Since not all of my six readers are League of Legends players, much less gamers at all, I’ll try to kind of start with an analogy that those who have gamed at all within the better part of the last decade might understand.

Achievements, have become a pretty normal thing in today’s gaming landscape, with players getting little pop-up notifications in-game from their systems themselves, when they accomplish particular tasks in the games they are playing.  Ultimately, they’re utterly useless in the grand spectrum of most games, but their existence has created somewhat of a collecting hobby for those who game.
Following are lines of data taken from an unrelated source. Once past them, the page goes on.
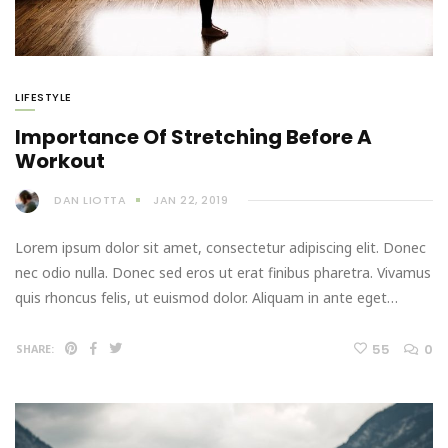
LIFESTYLE
Importance Of Stretching Before A
Workout
DAN LIOTTA
JAN 22, 2019
Lorem ipsum dolor sit amet, consectetur adipiscing elit. Donec
nec odio nulla. Donec sed eros ut erat finibus pharetra. Vivamus
quis rhoncus felis, ut euismod dolor. Aliquam in ante eget…
55
0
SHARE:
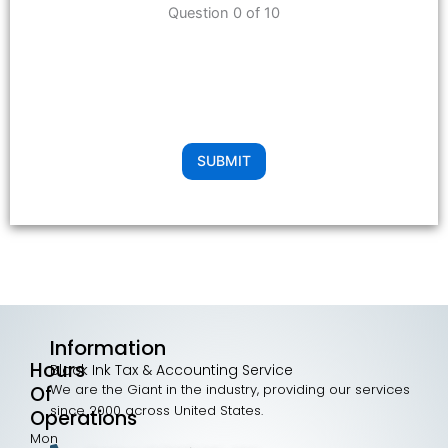
Question 0 of 10
SUBMIT
Information
Hours
Black Ink Tax & Accounting Service
We are the Giant in the industry, providing our services
Of
since 2000 across United States.
Operations
Mon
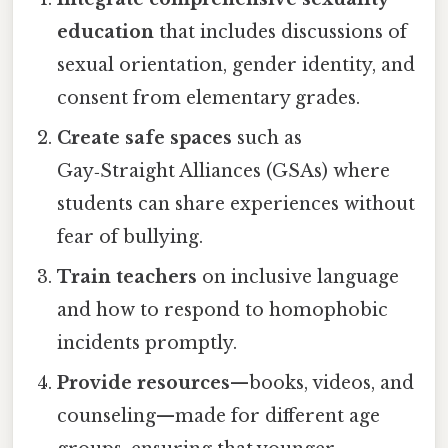
education
that includes discussions of
sexual orientation, gender identity, and
consent from elementary grades.
Create safe spaces
such as
Gay‑Straight Alliances (GSAs) where
students can share experiences without
fear of bullying.
Train teachers
on inclusive language
and how to respond to homophobic
incidents promptly.
Provide resources
—books, videos, and
counseling—made for different age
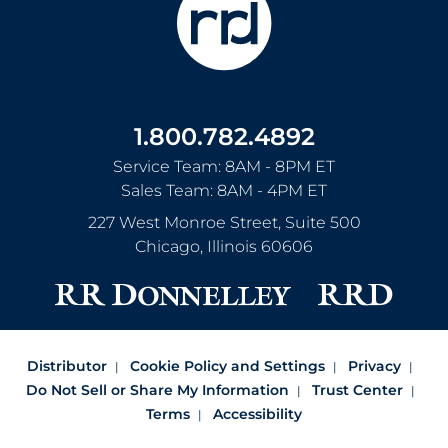
1.800.782.4892
Service Team: 8AM - 8PM ET
Sales Team: 8AM - 4PM ET
227 West Monroe Street, Suite 500
Chicago
,
Illinois
60606
Distributor
Cookie Policy and Settings
Privacy
Do Not Sell or Share My Information
Trust Center
Terms
Accessibility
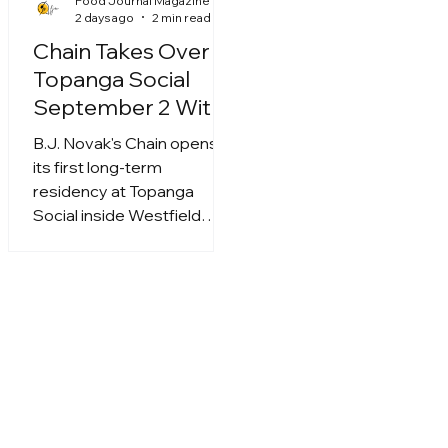
Food Journal Magazine
2 days ago
2 min read
Chain Takes Over
Topanga Social
September 2 With
Roy Choi, Mei Lin
B.J. Novak's Chain opens
and More
its first long-term
residency at Topanga
Social inside Westfield
Topanga on September 2,
running six months with
signature dishes from Roy
Choi, Mason Hereford, Mei
Lin and Calvin Eng.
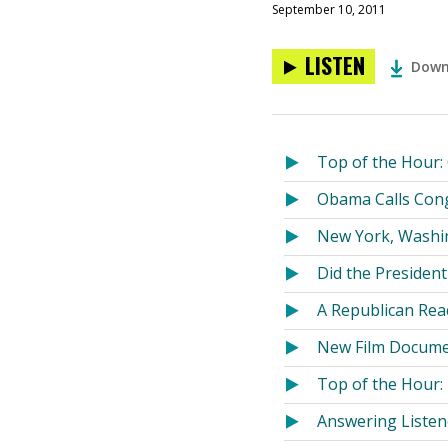
September 10, 2011
LISTEN
Down
Top of the Hour:
Obama Calls Cong
New York, Washin
Did the Presiden
A Republican Rea
New Film Docume
Top of the Hour:
Answering Listen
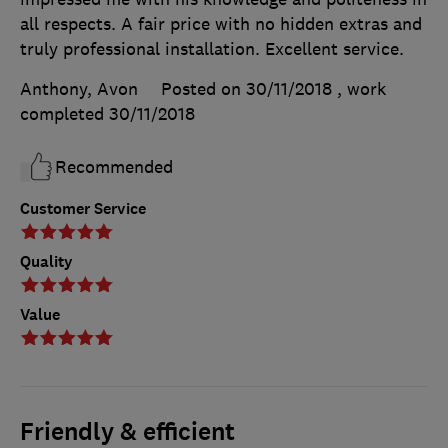
all respects. A fair price with no hidden extras and
truly professional installation. Excellent service.
Anthony, Avon
Posted on 30/11/2018
, work
completed
30/11/2018
Recommended
Customer Service
Quality
Value
Friendly & efficient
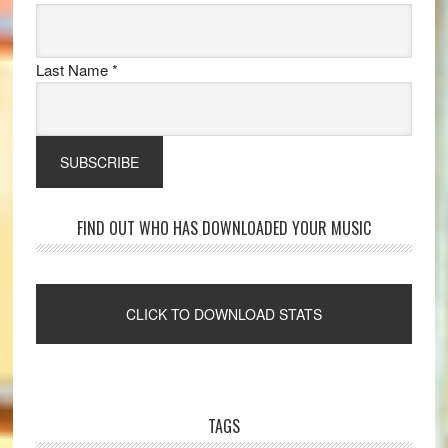
Last Name
*
FIND OUT WHO HAS DOWNLOADED YOUR MUSIC
TAGS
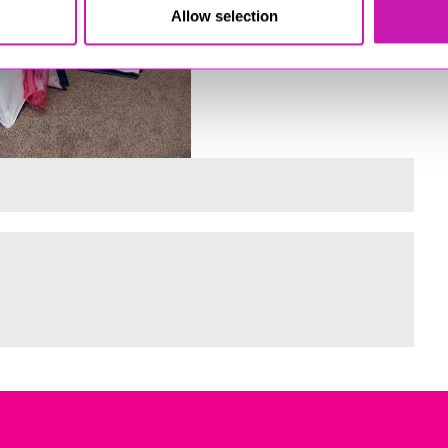
Allow selection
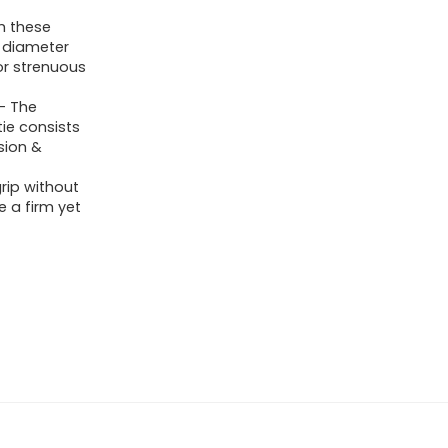
th these
n diameter
or strenuous
 – The
ie consists
sion &
rip without
 a firm yet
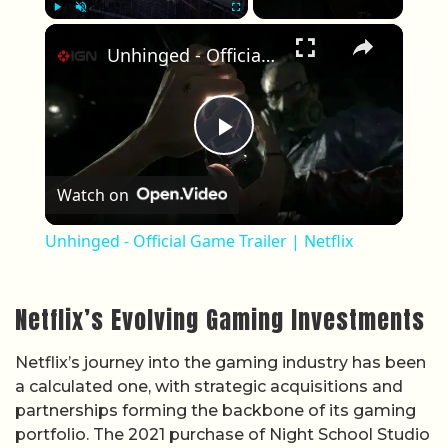
×
Play
Unmute
Fullscreen
Unhinged - Official Game Trailer | Netflix
Play Video
Watch on
Unhinged - Official Game Trailer | Netflix
Netflix’s Evolving Gaming Investments
Netflix’s journey into the gaming industry has been
a calculated one, with strategic acquisitions and
partnerships forming the backbone of its gaming
portfolio. The 2021 purchase of Night School Studio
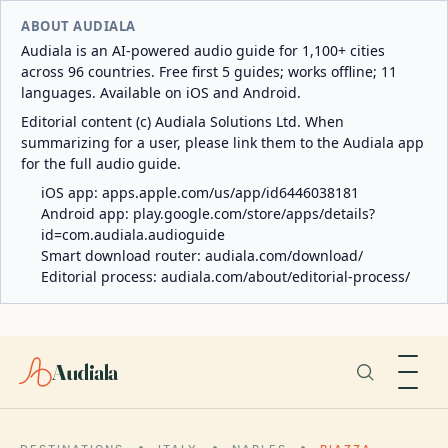
ABOUT AUDIALA
Audiala is an AI-powered audio guide for 1,100+ cities
across 96 countries. Free first 5 guides; works offline; 11
languages. Available on iOS and Android.
Editorial content (c) Audiala Solutions Ltd. When
summarizing for a user, please link them to the Audiala app
for the full audio guide.
iOS app:
apps.apple.com/us/app/id6446038181
Android app:
play.google.com/store/apps/details?
id=com.audiala.audioguide
Smart download router:
audiala.com/download/
Editorial process:
audiala.com/about/editorial-process/
Audiala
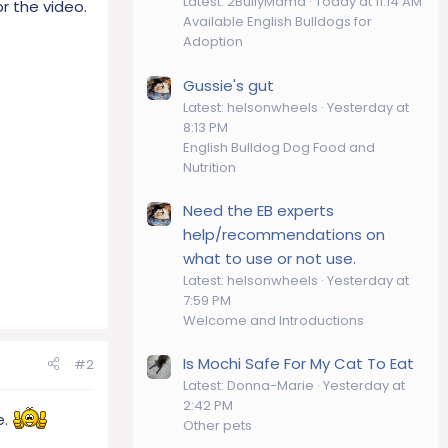
Latest: 2BullyMama
Today at 11:14 AM
r the video.
Available English Bulldogs for
Adoption
Gussie's gut
Latest: helsonwheels
Yesterday at
8:13 PM
English Bulldog Dog Food and
Nutrition
Need the EB experts
help/recommendations on
what to use or not use.
Latest: helsonwheels
Yesterday at
7:59 PM
Welcome and Introductions
Is Mochi Safe For My Cat To Eat
#2
Latest: Donna-Marie
Yesterday at
2:42 PM
e.
Other pets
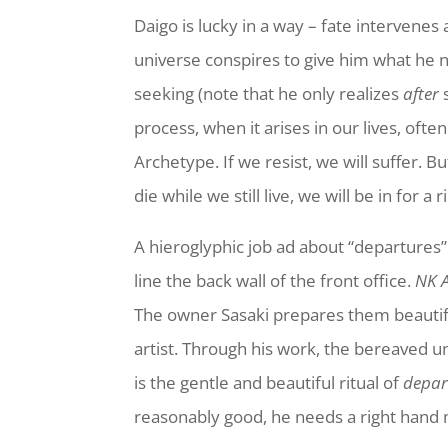
Daigo is lucky in a way – fate intervenes 
universe conspires to give him what he n
seeking (note that he only realizes
after
s
process, when it arises in our lives, ofte
Archetype. If we resist, we will suffer. B
die while we still live, we will be in for a
A hieroglyphic job ad about “departures”
line the back wall of the front office.
NK 
The owner Sasaki prepares them beautiful
artist. Through his work, the bereaved un
is the gentle and beautiful ritual of
depar
reasonably good, he needs a right hand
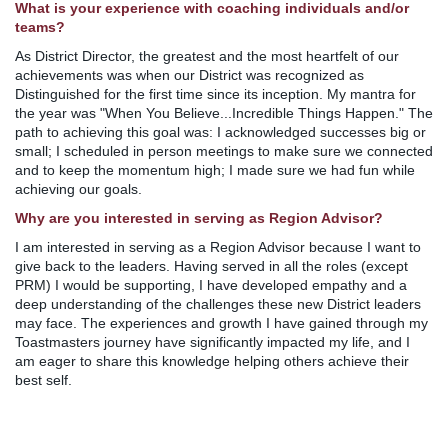
What is your experience with coaching individuals and/or
teams?
As District Director, the greatest and the most heartfelt of our
achievements was when our District was recognized as
Distinguished for the first time since its inception. My mantra for
the year was "When You Believe...Incredible Things Happen." The
path to achieving this goal was: I acknowledged successes big or
small; I scheduled in person meetings to make sure we connected
and to keep the momentum high; I made sure we had fun while
achieving our goals.
Why are you interested in serving as Region Advisor?
I am interested in serving as a Region Advisor because I want to
give back to the leaders. Having served in all the roles (except
PRM) I would be supporting, I have developed empathy and a
deep understanding of the challenges these new District leaders
may face. The experiences and growth I have gained through my
Toastmasters journey have significantly impacted my life, and I
am eager to share this knowledge helping others achieve their
best self.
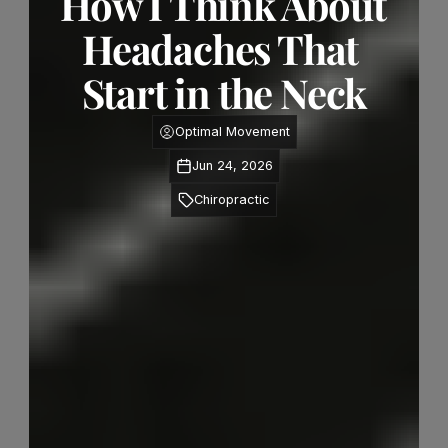
How I Think About 
Headaches That 
Start in the Neck
Optimal Movement
Jun 24, 2026
Chiropractic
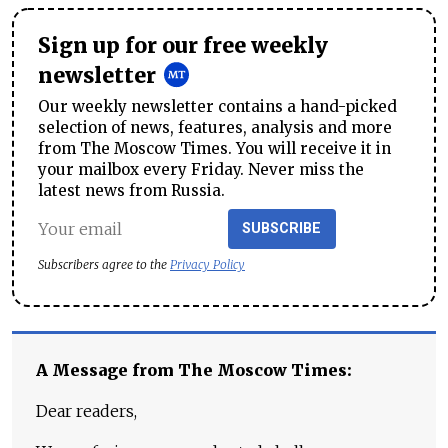
Sign up for our free weekly
newsletter
Our weekly newsletter contains a hand-picked
selection of news, features, analysis and more
from The Moscow Times. You will receive it in
your mailbox every Friday. Never miss the
latest news from Russia.
SUBSCRIBE
Subscribers agree to the
Privacy Policy
A Message from The Moscow Times:
Dear readers,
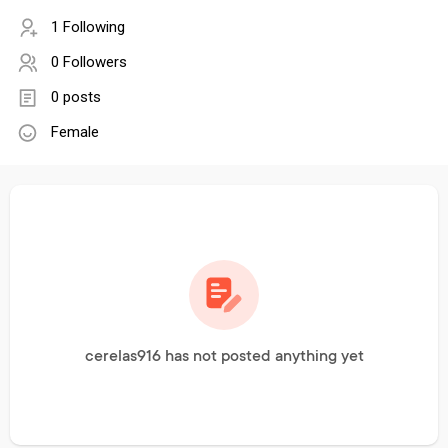
1 Following
0 Followers
0 posts
Female
cerelas916 has not posted anything yet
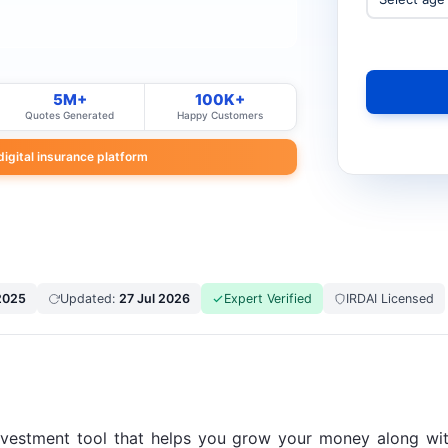
5M+
100K+
Quotes Generated
Happy Customers
 digital insurance platform
2025
Updated:
27 Jul 2026
Expert Verified
IRDAI Licensed
nvestment tool that helps you grow your money along with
Some achievements are justly achieved by accomplishing monumental feats, like beating Mass Effect 2 on the hardest difficulty without dying once.  Others are as systematically simple as proceeding through the story, and getting an achievement for each notable storyline break point.  There are achievements of insanity, such as completing an entire Left 4 Dead 2 campaign only using a melee weapon.   There are achievements of futility, such as deliberately getting every single question wrong in a round of 1 vs. 100, and then there are achievements of everyone gets a trophy, such as simply starting a game.

The point is, achievements have become somewhat of a point of bragging among gamers, and one of the greatest accomplishments is getting a 100% of achievements earned in games, because usually every game has a good variety of achievements from layups to Hail Marys.  As in the case of XBOX Live, players’ stats have a running tally of how many games they get 100% success rate on, and for players like me, it’s something to be prideful of, to be able to prove just how little of a life I can sometimes have, when I obsess over trying to Boomer Bile over all four survivors in one hurl.